Ein anderer hieß inoffiziell nur "der Gelbe", weil er eine knallgelbe Windjacke trug. Er redete unverständlich nur mit sich selbst, deshalb wusste niemand, wie er hieß. Auch er war noch gar nicht so alt. Er saß gern im Lesesaal und hatte stets ein Buch verkehrt herum vor sich liegen. Rings um ihn herum blieb immer jeweils ein Platz frei (mindestens), denn er stank erbärmlich nach - sorry - Scheiße. Wer morgens später kam, wenn der Lesesaal schon voll war, freute sich zunächst über die freien Plätze, setzte sich hin - und zog dann innerhalb kürzester Zeit um oder ging wieder. Auch "der Gelbe" war harmlos, aber wegen des Gestanks gefürchtet. Wenn er morgens kam, hoffte jeder, dass er sich nicht in seine Nähe, sondern woanders hinsetzen würde. Neulinge im Lesesaal erkannte man daran, dass sie zunächst irritiert schnüffelten und dann erst flüchteten. Das Stammpublikum zog hingegen sofort um, weil es einfach nicht zum Aushalten war.
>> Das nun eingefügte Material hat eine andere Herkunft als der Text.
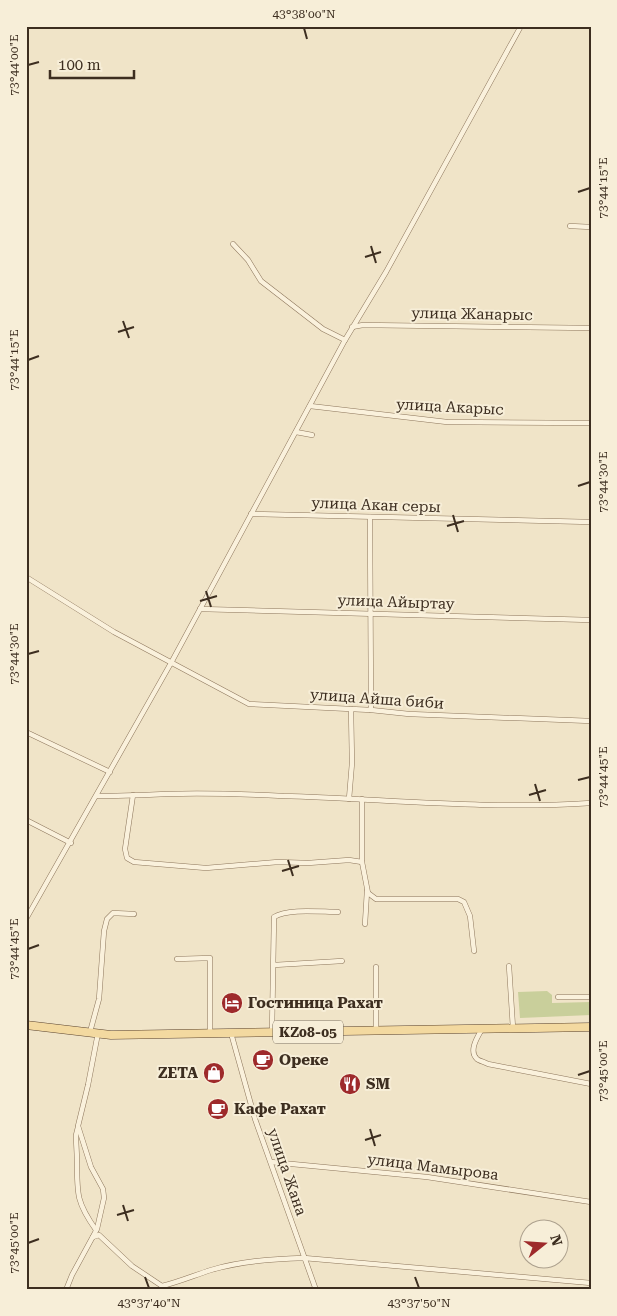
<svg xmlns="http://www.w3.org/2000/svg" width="617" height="1316" font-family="'Roboto Serif',serif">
<rect width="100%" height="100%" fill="#f0e4c8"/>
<polygon fill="#c9cf9b" points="547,991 552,995 552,1003 591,1002 591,1015 520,1018 518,992"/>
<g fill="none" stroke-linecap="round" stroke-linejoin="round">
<g stroke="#8d765c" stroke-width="5.5">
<g id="minor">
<polyline points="570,226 591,227"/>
<polyline points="233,244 248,260 261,281 323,329 345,340"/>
<polyline points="352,327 363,325 591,328"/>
<polyline points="310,406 447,422 591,423"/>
<polyline points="296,432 312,435"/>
<polyline points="251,514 591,522"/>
<polyline points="370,517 371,710"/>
<polyline points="26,577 114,632 249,704 371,710 409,714 591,721"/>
<polyline points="200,609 591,620"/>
<polyline points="26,732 110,772"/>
<polyline points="133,795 125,849 127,858 134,862 206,868 278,862 308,863 349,860 362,862"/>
<path d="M 97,796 C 120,796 143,795 166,794 C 205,793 244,794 283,796 C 386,799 488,810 591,803"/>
<polyline points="349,799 352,763 351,709"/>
<polyline points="362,799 362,862 368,893 376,899 458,899 464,902 470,916 474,951"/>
<polyline points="26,820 71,843"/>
<polyline points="26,919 171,663 345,340 386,272 521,26"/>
<polyline points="365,924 367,891"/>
<polyline points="177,959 210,958 210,1033"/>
<polyline points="274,965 342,961"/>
<polyline points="509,966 513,1028"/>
<polyline points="558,997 591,997"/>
<path d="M 482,1029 C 478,1036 468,1051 477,1059 C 479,1061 485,1062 488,1064 L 591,1084"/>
<polyline points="376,1031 376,967"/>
<polyline points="90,1032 99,999 104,931 107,919 113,913 134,914"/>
<path d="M 272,1032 L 274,917 C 288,908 321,912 338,912"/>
<polyline points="231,1033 255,1119 316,1290"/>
<path d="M 78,1127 L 76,1135 C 76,1144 77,1153 77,1163 C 77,1195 77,1203 96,1230"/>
<polyline points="271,1162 427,1177 591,1202"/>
<path d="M 93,1237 L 99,1235 L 132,1266 L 162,1286 C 179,1282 195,1275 211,1270 C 241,1261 273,1259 304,1258 L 591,1283"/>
<polyline points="66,1290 72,1275 97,1229 104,1198 103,1189 91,1167 78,1126 88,1085 98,1033"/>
</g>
</g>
<g stroke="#5b4430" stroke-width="9">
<polyline id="primary" points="26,1025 111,1035 591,1027"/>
</g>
<use href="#minor" stroke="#faf1dc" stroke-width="4.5"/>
<use href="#primary" stroke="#f3d9a0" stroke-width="8"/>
</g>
<path fill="none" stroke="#3d2e20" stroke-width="2" d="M 304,28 L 307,39M 28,65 L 39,62M 578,192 L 590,188M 371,246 L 376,263M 365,257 L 381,252M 123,321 L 129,338M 118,332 L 134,327M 28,360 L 39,356M 578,486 L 590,482M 453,515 L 458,532M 447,526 L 464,521M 206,591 L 211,607M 200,601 L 217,596M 28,654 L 39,651M 578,780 L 590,777M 535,784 L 540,801M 529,795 L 546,790M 288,860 L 293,876M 282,871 L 299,866M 28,949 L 39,945M 578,1075 L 590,1071M 370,1129 L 375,1146M 365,1140 L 381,1135M 123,1205 L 128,1221M 117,1215 L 134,1210M 28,1243 L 39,1239M 145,1277 L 149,1288M 415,1277 L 419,1288"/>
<defs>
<g id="hotel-disc" transform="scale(1.125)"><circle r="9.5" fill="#9e2a2b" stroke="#f7eed8"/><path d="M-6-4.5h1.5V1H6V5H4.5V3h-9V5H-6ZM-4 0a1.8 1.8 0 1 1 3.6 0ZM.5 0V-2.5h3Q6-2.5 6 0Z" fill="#fff"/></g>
<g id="cafe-disc" transform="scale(1.125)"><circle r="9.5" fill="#9e2a2b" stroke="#f7eed8"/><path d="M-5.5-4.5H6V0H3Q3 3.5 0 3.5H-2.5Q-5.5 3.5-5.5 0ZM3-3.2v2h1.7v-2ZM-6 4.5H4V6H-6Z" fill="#fff"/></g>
<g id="shop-disc" transform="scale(1.125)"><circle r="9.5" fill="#9e2a2b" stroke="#f7eed8"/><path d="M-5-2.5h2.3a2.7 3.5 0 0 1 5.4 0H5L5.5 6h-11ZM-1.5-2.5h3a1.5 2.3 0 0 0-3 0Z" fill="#fff"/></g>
<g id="restaurant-disc" transform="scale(1.125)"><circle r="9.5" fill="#9e2a2b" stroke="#f7eed8"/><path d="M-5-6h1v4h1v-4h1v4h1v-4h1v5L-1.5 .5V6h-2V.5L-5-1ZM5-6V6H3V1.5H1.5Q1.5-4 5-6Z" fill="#fff"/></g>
</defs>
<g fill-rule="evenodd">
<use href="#hotel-disc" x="232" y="1003"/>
<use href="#cafe-disc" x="263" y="1060"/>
<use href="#shop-disc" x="214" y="1073"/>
<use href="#restaurant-disc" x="350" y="1084"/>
<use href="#cafe-disc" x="218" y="1109"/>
</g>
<g text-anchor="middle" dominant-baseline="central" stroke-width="4" stroke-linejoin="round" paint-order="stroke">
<rect fill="#f7eed8" stroke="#756857" stroke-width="1" x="273" y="1020.5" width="70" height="23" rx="4"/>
<g font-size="14" font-weight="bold" fill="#3d2e20">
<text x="308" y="1032">KZ08-05</text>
</g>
<g font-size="15" fill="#3d2e20" stroke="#f7eed8">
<text transform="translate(472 314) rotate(1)">улица Жанарыс</text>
<text transform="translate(450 407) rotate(3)">улица Акарыс</text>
<text transform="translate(376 505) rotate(2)">улица Акан серы</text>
<text transform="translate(396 602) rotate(2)">улица Айыртау</text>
<text transform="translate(377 699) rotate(4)">улица Айша биби</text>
<text transform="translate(433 1167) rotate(7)">улица Мамырова</text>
<text transform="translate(287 1172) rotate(71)">улица Жана</text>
</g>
<g font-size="15" font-weight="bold" fill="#3d2e20" stroke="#f7eed8" text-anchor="start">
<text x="248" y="1003">Гостиница Рахат</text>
<text x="279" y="1060">Ореке</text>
<text x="198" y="1073" text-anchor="end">ZETA</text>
<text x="366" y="1084">SM</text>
<text x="234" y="1109">Кафе Рахат</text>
</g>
</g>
<rect width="617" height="1316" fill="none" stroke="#f7eed8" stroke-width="55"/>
<g transform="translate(544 1244) rotate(73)"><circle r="24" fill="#f7eed8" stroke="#ada18e"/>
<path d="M0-4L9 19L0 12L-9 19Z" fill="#9e2a2b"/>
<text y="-8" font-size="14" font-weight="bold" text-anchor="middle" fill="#3d2e20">N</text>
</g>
<path d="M50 70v8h84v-8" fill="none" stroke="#3d2e20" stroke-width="2.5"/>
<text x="58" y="70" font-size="15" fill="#3d2e20" stroke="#f7eed8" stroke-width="4" paint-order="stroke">100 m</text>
<rect x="28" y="28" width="562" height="1260" fill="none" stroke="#3d2e20" stroke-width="2"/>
<g font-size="12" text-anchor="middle" fill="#3d2e20">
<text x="304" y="18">43°38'00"N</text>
<text transform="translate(14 65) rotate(-90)" y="4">73°44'00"E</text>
<text transform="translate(603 188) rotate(-90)" y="4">73°44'15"E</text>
<text transform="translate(14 360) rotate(-90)" y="4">73°44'15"E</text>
<text transform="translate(603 482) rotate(-90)" y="4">73°44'30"E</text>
<text transform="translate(14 654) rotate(-90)" y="4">73°44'30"E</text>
<text transform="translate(603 777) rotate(-90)" y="4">73°44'45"E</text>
<text transform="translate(14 949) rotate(-90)" y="4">73°44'45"E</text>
<text transform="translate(603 1071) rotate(-90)" y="4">73°45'00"E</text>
<text transform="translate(14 1243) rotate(-90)" y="4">73°45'00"E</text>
<text x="149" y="1307">43°37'40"N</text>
<text x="419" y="1307">43°37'50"N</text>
</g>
</svg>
Gibt es in Bremen und Hamburg keine Teestuben und Projekte für Obdachlose? Hier im Rhein-Main-Gebiet gibt es die, auch niederschwellige Angebote, allerdings erreicht man damit nie alle Obdachlosen. Eine Stadt hat ihrem bekanntesten Stadtstreicher posthum ein
Denkmal gesetzt.
Zumindest in Bremen gibt es da einiges, aber nicht genug wie es scheint.
An der Uni habe ich hier noch keine Obdachlosen gesehen, vielleicht weil der Campus so ewig weit draussen ist.
Im Winter dürfen sich Obdachlose auch in den Strassenbahnen aufhalten (ohne Fahrscheinkontrolle), aber dort weder laut werden noch weiter trinken oder Müll verbreiten.
Der Überschneidungsbereich Obdachlosigkeit/psychische Probleme/Drogen ist ja riesig. Bremen hatte seit den 1980ern eine recht tolerante Drogen, was sich die letzten Jahre geändert hat, seit ein Drogenabhängiger sein Kind (war dann später doch nicht seins) erst totgeprügelt und dann im Kühlschrank vergessen hat.
Der Großteil der Haltestellenleute sieht mir nicht aus wie "klassische" Obdachlose, es fehlen zB die Einkaufswagen voller Plastiktüten, Ruchsäcke mit Schlafrolle etc.
Drogies? Suffskis? Perspektivlose?
Die Stadt ist pleite- die
Suppenengel sind zum Beispiel rein privat (wenn auch von den Kirchen unterstützt) und kommen soweit ich weiß ohne städtische Zuschüsse aus.
Außerdem haben wir die üblichen kirchlichen oder kirchennahen Hilfsangebote wie die Bahnhofsmission, die aber aufgrund ihrer Erfahrungen nach eienr halben Stunde zum Gehen auffordern.
Hamburg weiß ich nicht.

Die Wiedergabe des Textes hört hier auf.